Foi em 1963. O Brasil e a França desentenderam-se por aquilo que se chamou “a guerra das lagostas”. Acontecera que embarcações francesas haviam invadido o mar territorial brasileiro para a pesca e a crise se instalou. Foi, então, que o orgulho nacional se rebelou diante de palavras atribuídas ao presidente francês, Charles De Gaulle: “O Brasil não é um país sério.” (Le Brésil n´est pas um pays sérieux). Não foi verdade. A frase, quem a pronunciara fora o próprio embaixador do Brasil na França.

Em 1976, um dos principais líderes do governo ditatorial – deputado Francelino Pereira – fez uma indagação que se espalhou feito poeira: “Que país é esse?” Nem o líder do governo sabia em que se transformara o Brasil. O compositor Renato Russo imortalizou a pergunta. Mas é uma indagação injusta. O mais honesta seria perguntar-se: que governos são esses?

Ainda agora – mesmo com o cansaço, o desânimo, a desilusão – continuo acreditando, vigorosamente, na seriedade do Brasil, de nossa gente mais humilde. Não tem sido séria – como se isso fosse uma praga lançada contra nós – grande parte da classe política brasileira. E, se me perguntarem “que país é esse”, direi ser um imenso, um grande país, desgraçadamente assaltado e vilipendiado desde o seu descobrimento. A grandeza do Brasil está nessa capacidade quase inacreditável de resistir a tantos desmandos, assaltos, bandidagens, desrespeitos.

Há momentos em que – diante desse descalabro escandaloso, humilhante – me pergunto se valeram a pena os tantos sacrifícios de homens de minha geração no enfrentamento à ditadura. Mas, sim, valeu a pena. Era o nosso dever. Lutamos por ideais verdadeiros. Foi triste, porém, ver que muitos se aproveitaram das regras da democracia tornando-se indignos dela. Pergunto-me, aflito: por que essa anestesia geral? Cadê as multidões que estremeceram as ruas até mesmo para derrubar aquela inocente-útil, a Dilma? Cadê a indignação cívica?

O Brasil está sendo rifado cada vez mais aceleradamente. Enquanto se tenta implantar uma economia já superada – essa dos “Chicago Boys” – o presidente Byden dá lições de como o Estado há que ser “nação juridicamente organizada”. E o conceito chave é esse: nação. E eis aí, também, a dramática indagação: o que, afinal de contas, o Brasil entende por nação? E, mais ainda: o que entendemos por Estado?
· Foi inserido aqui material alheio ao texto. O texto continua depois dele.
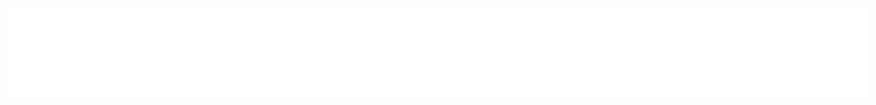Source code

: <p>&nbsp;</p>
<p dir="ltr" style="line-height: 1.38; margin-bottom: 0pt; margin-top: 0pt;"><span style="background-color: #ffffff; color: #ffffff; font-family: Arial,sans-serif; font-size: 11pt;"><span style="font-style: normal; font-variant: normal; font-weight: 400; text-decoration: none; vertical-align: baseline; white-space: pre-wrap;">.</span></span></p>
<p>&nbsp;</p>
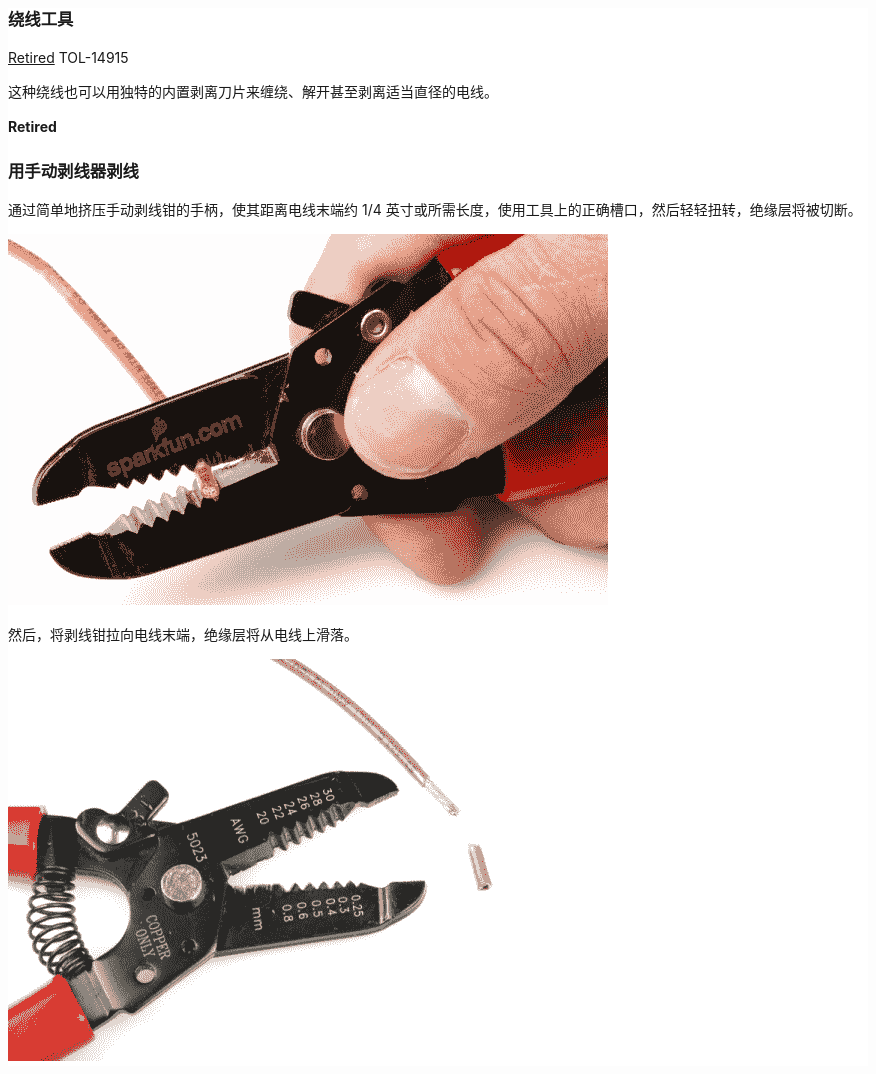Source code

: ### 绕线工具

[Retired](https://learn.sparkfun.com/static/bubbles/ "Retired") TOL-14915

这种绕线也可以用独特的内置剥离刀片来缠绕、解开甚至剥离适当直径的电线。

**Retired**

### 用手动剥线器剥线

通过简单地挤压手动剥线钳的手柄，使其距离电线末端约 1/4 英寸或所需长度，使用工具上的正确槽口，然后轻轻扭转，绝缘层将被切断。

[![Wire in Stripper](img/0ec6b4feb36806d547debe6367fb87f3.png)](//cdn.sparkfun.com/assets/0/5/0/0/f/5138de3cce395fbb1b000002.JPG)

然后，将剥线钳拉向电线末端，绝缘层将从电线上滑落。

[![Wire After Strip](img/48aa71f1f3c916605553f5e6af41613d.png)](//cdn.sparkfun.com/assets/3/9/5/5/f/5138de3cce395f9329000001.JPG)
Sofremos de vícios de origem: a república nasce de um espírito militarista. A monarquia foi substituída por uma concepção indefinida de república. E esta nasceu sob tutela militar. Desde o início, ignoramos uma democracia republicana e civilista. Ora, o poder emanado do povo implica conflitos, divergências, contradições. Governos realmente democráticos buscam a síntese dessa complexidade. A maioria decide, mas minorias têm que ser respeitadas e ouvidas. Pois o pensamento coletivo muda.

Assistimos a uma crudelíssima humilhação nacional. Juntaram-se – numa conspiração diabólica – o despreparo, a ignorância, a incapacidade, os ódios, extremismos, fanatismos para reduzir o Brasil a um feudo com poucos donos. É inacreditável a anestesia coletiva diante de um governo ridículo e mau. O povo parece não existir e o país assemelha-se a um simples território com uma população abandonada. E com amargura constatar que, alquebradas, as gentes ignoram sua realidade histórica de ser fonte do Poder. É a crudelíssima humilhação a que uma “famiglia” submete o Brasil: solapar a identidade de um povo. Mas a História ensina: toda Bastilha conhece o dia de sua queda.